## ACTIVITY
List each line of the entries below that contains the string "ankle".

Data records:
◇ ◇ ◇

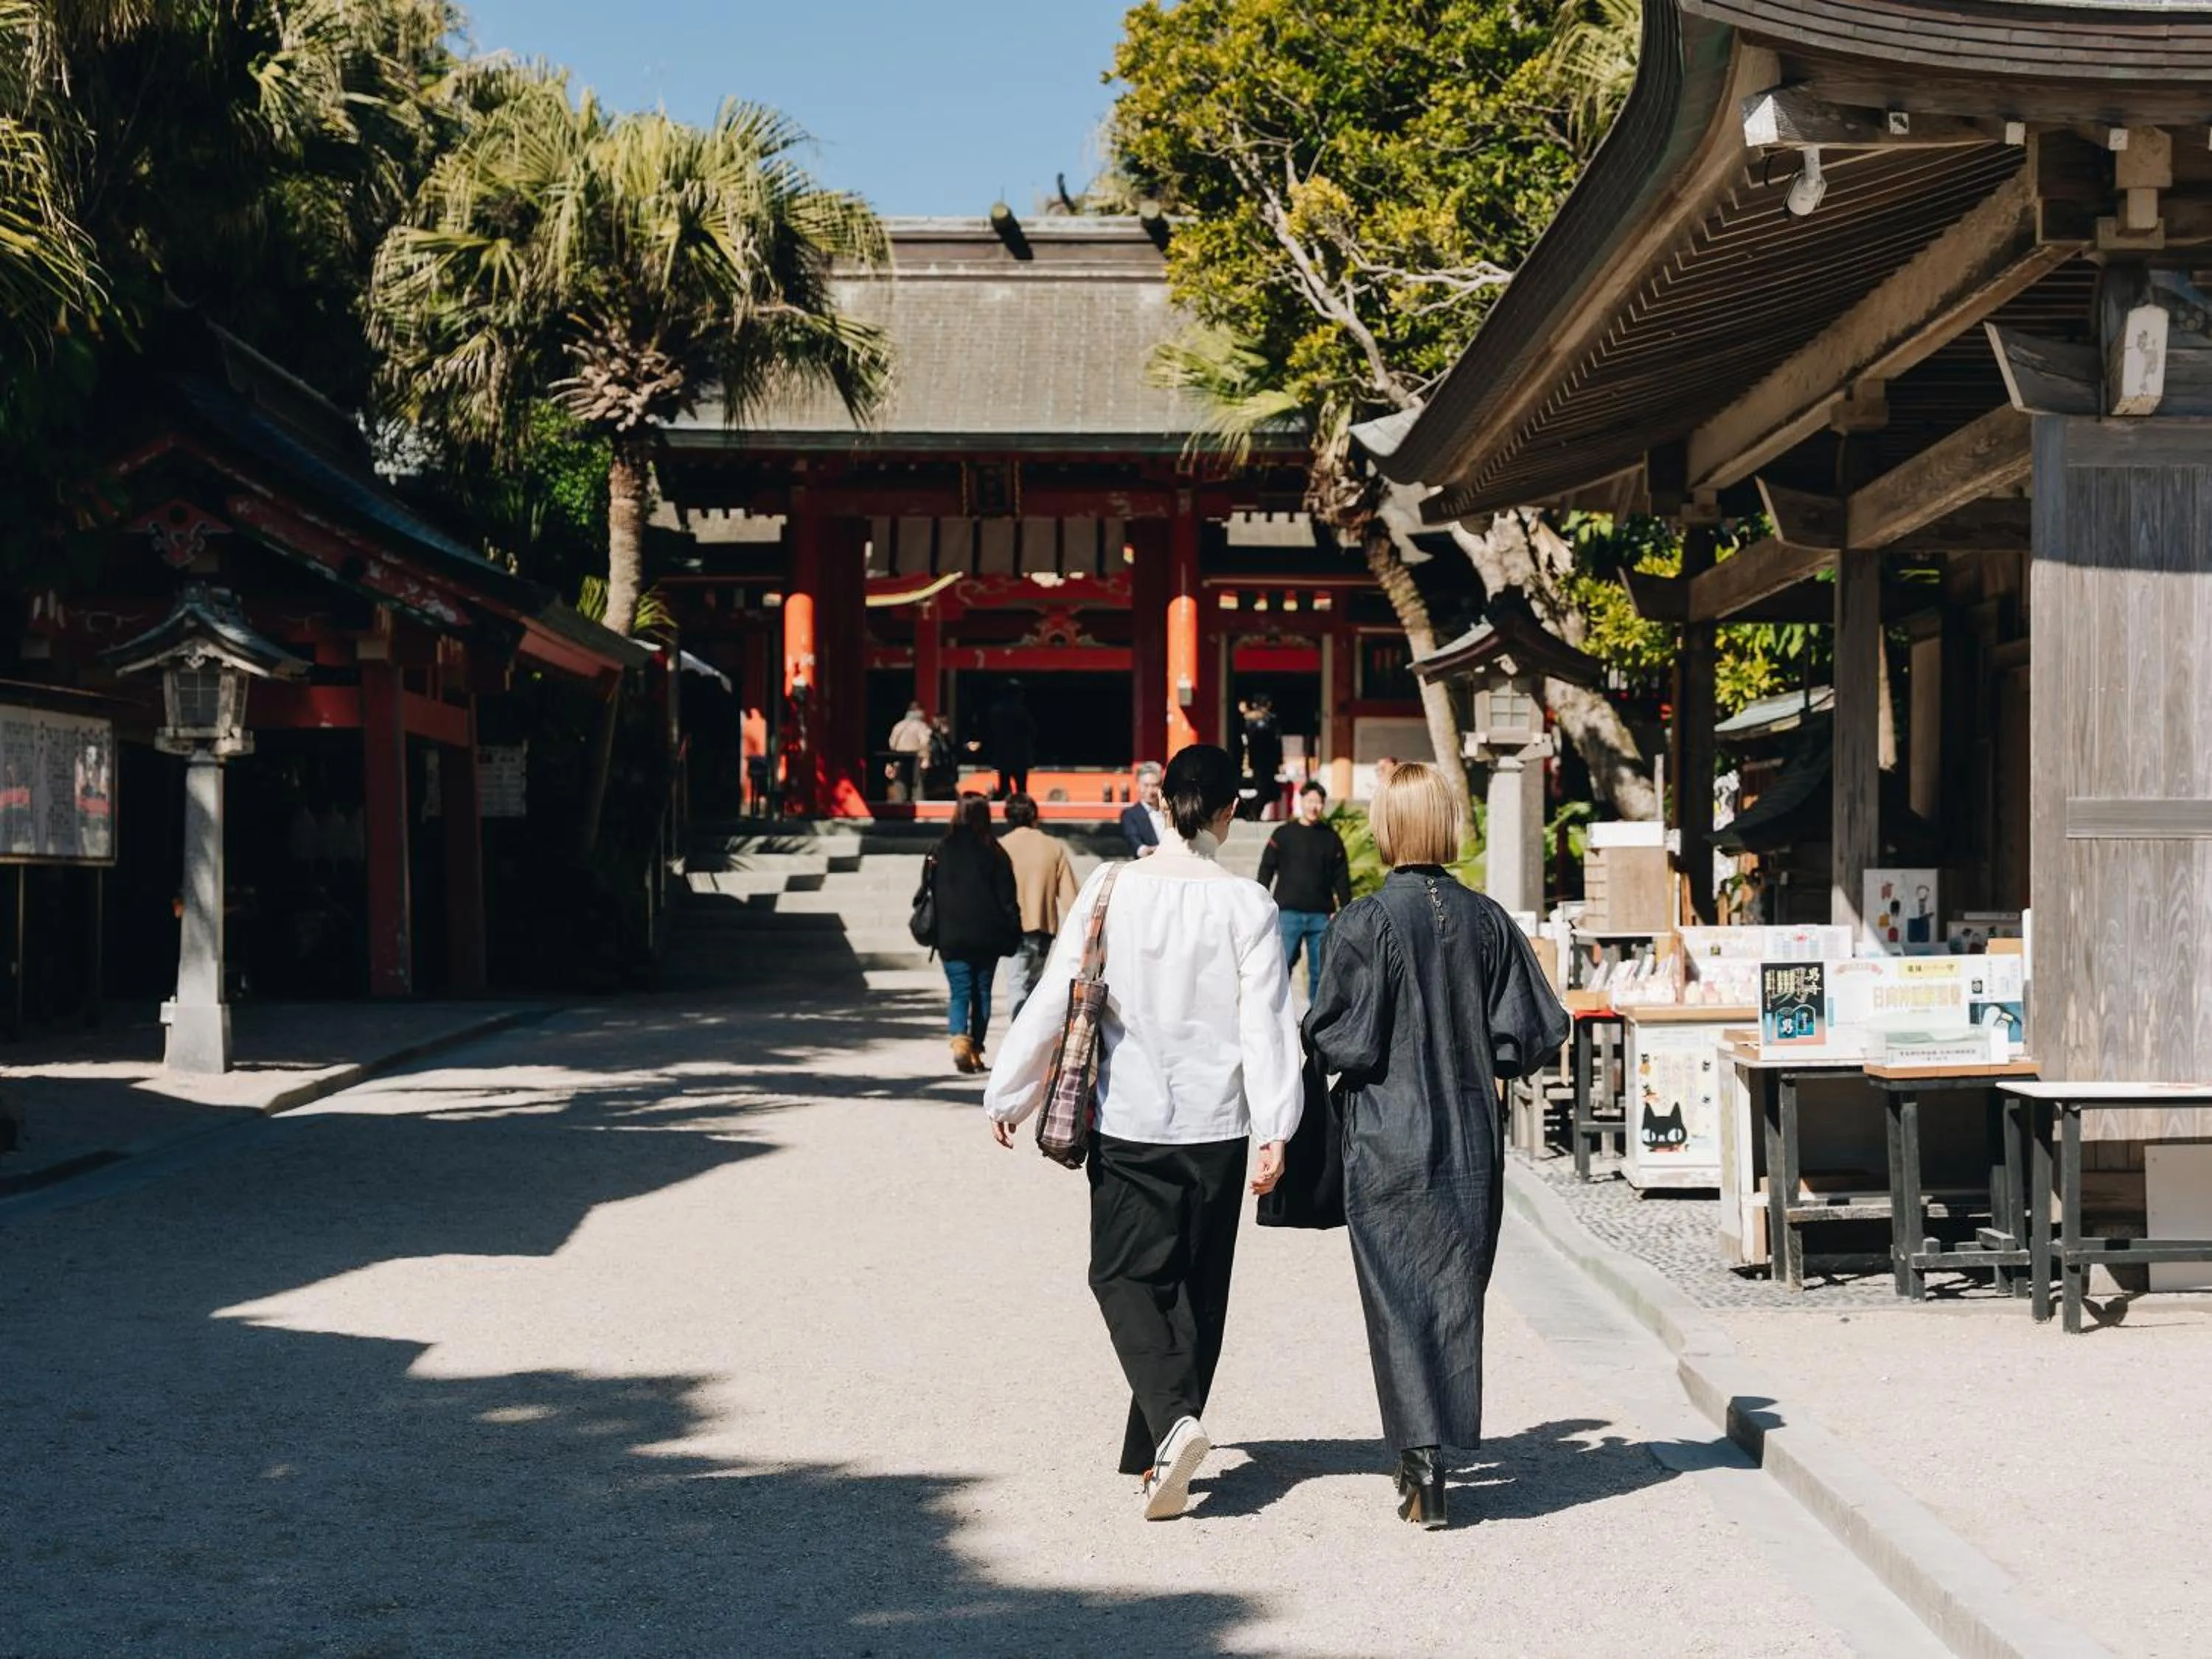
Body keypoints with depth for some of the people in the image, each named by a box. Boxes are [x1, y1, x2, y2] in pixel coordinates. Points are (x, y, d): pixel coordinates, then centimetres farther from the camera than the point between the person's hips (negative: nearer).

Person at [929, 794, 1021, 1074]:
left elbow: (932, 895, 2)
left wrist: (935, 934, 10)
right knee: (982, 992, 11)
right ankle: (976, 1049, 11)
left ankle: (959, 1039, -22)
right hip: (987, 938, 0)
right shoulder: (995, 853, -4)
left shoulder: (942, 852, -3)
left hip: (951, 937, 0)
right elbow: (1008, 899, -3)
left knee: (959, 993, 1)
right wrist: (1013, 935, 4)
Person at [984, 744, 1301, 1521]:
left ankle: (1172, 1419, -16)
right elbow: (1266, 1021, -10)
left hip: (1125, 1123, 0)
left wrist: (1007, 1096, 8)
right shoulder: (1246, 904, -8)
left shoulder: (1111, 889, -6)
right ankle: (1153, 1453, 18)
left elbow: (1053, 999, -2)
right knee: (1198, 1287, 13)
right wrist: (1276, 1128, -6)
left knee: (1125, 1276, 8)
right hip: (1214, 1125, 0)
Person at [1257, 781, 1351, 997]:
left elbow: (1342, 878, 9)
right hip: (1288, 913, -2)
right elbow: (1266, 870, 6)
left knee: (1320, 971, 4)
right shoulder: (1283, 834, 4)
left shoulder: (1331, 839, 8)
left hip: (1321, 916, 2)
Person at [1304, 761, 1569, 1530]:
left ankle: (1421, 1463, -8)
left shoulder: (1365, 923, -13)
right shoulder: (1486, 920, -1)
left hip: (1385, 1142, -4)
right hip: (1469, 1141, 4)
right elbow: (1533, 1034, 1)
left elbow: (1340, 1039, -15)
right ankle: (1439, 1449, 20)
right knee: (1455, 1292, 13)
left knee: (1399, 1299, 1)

◇ ◇ ◇

## SOLUTION FOR THIS TASK
right ankle: (976, 1049, 11)
left ankle: (959, 1039, -22)
left ankle: (1172, 1419, -16)
right ankle: (1153, 1453, 18)
left ankle: (1421, 1463, -8)
right ankle: (1439, 1449, 20)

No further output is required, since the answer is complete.